When we in IT talk about the data problem, we’re often talking about the vast amounts of processed and stored data moving among devices, systems, and data centers. But the data problem today isn’t exactly the problem of too much data, though that’s certainly connected. The data problem is really a problem of I/O capacity, which isn’t getting any faster, even as hard drive capacity grows.
Slower IOPS means that application performance suffers, and data-related tasks like backups and replications can’t get faster, no matter how much #storage is available or how densely packed the drive is. It’s in the realm of performance, not overloaded storage cabinets, where IT really runs into problems.
Deduplication in a traditional IT stack doesn’t work to solve this problem like it should because the same block of data gets deduplicated multiple times by various appliances in the stack. A backup appliance will deduplicate the data from backups. The same block of data will get deduped by the WAN optimization appliance before it goes across the wire. Other data protection apps may back up the data separately and deduplicate it as well. Today’s IT needs a way to simplify deduplication, among other things, to solve the data problem.

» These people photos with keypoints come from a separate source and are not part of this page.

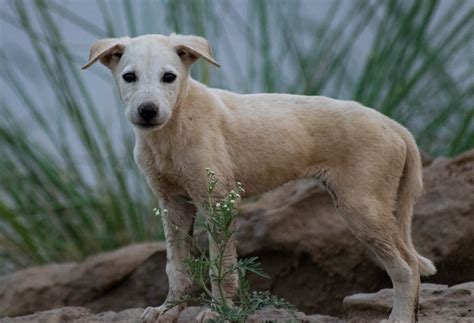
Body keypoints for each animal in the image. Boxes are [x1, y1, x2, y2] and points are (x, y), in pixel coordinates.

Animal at [82, 34, 436, 322]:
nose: (147, 111)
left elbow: (221, 265)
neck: (174, 128)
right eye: (129, 77)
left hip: (361, 206)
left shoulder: (220, 201)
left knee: (405, 270)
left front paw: (219, 311)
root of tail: (394, 126)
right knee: (412, 264)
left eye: (169, 77)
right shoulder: (173, 204)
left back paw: (399, 318)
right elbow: (176, 267)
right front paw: (167, 312)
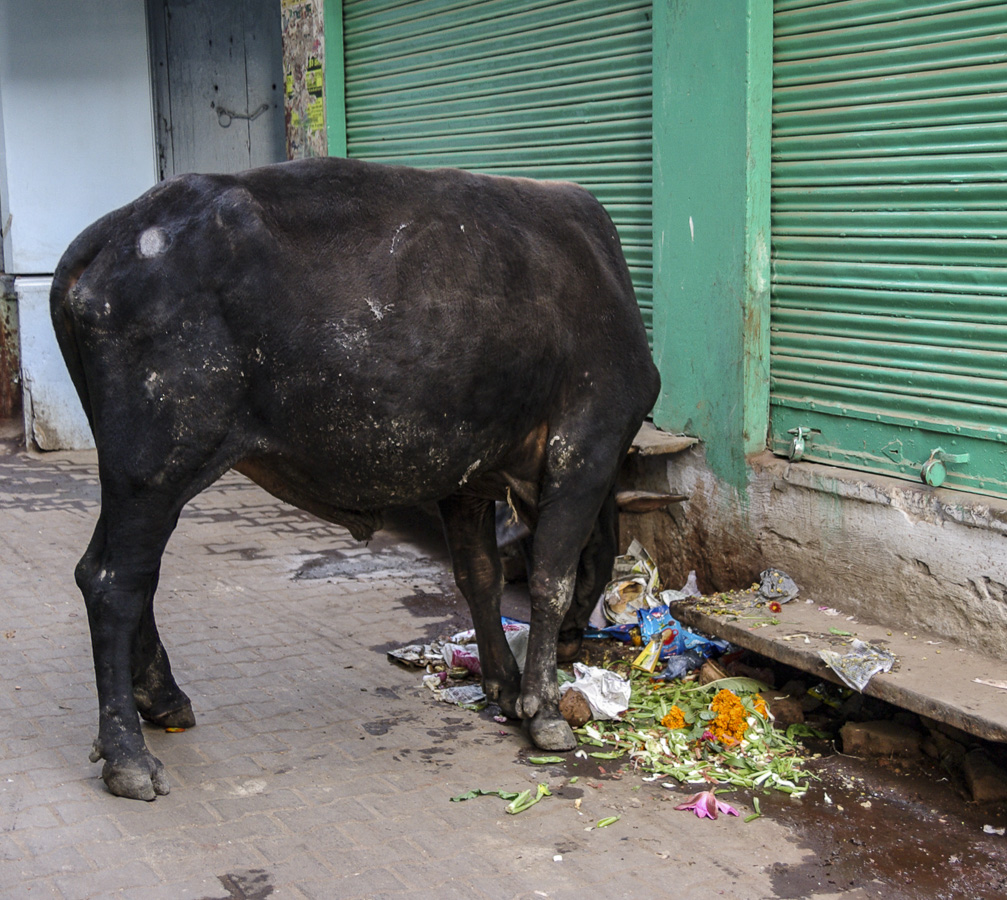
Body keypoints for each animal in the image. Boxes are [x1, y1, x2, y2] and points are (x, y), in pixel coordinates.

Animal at [50, 157, 660, 800]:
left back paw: (163, 699)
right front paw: (541, 710)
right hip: (156, 466)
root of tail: (118, 226)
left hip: (133, 475)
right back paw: (128, 756)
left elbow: (480, 577)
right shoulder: (587, 445)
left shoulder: (465, 474)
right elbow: (551, 580)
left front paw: (504, 682)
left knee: (116, 574)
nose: (574, 645)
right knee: (115, 584)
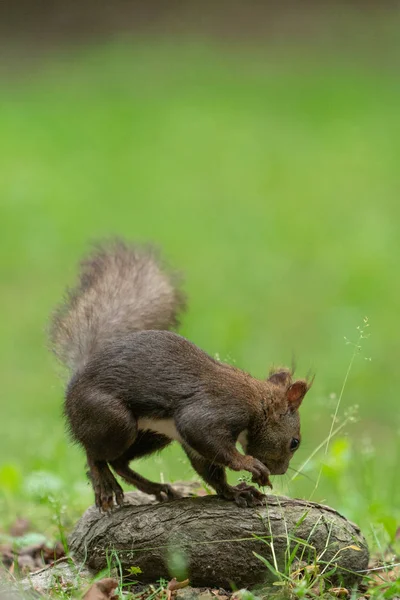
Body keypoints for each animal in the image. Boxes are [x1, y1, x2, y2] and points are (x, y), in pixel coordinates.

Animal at [50, 239, 310, 510]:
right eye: (295, 442)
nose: (281, 470)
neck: (257, 402)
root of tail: (76, 381)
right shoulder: (217, 410)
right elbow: (209, 438)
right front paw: (248, 464)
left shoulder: (191, 442)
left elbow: (209, 469)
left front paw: (235, 492)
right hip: (112, 419)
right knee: (96, 454)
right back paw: (104, 481)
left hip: (152, 435)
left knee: (119, 462)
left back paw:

We’re now entering the territory of the zettabyte, the unit of measurement beyond petabyte and exabyte. The amount of data worldwide is expected to hit 44 zettabytes (the equivalent of 40 trillion gigabytes) by 2020, according to IDC Research. That’s an enormous amount of data, all of it in data centers around the globe, and much of it causing slow performance. Organizations are indeed scrambling to add more storage and optimize data the best they can, but they’re also fighting on the application performance front.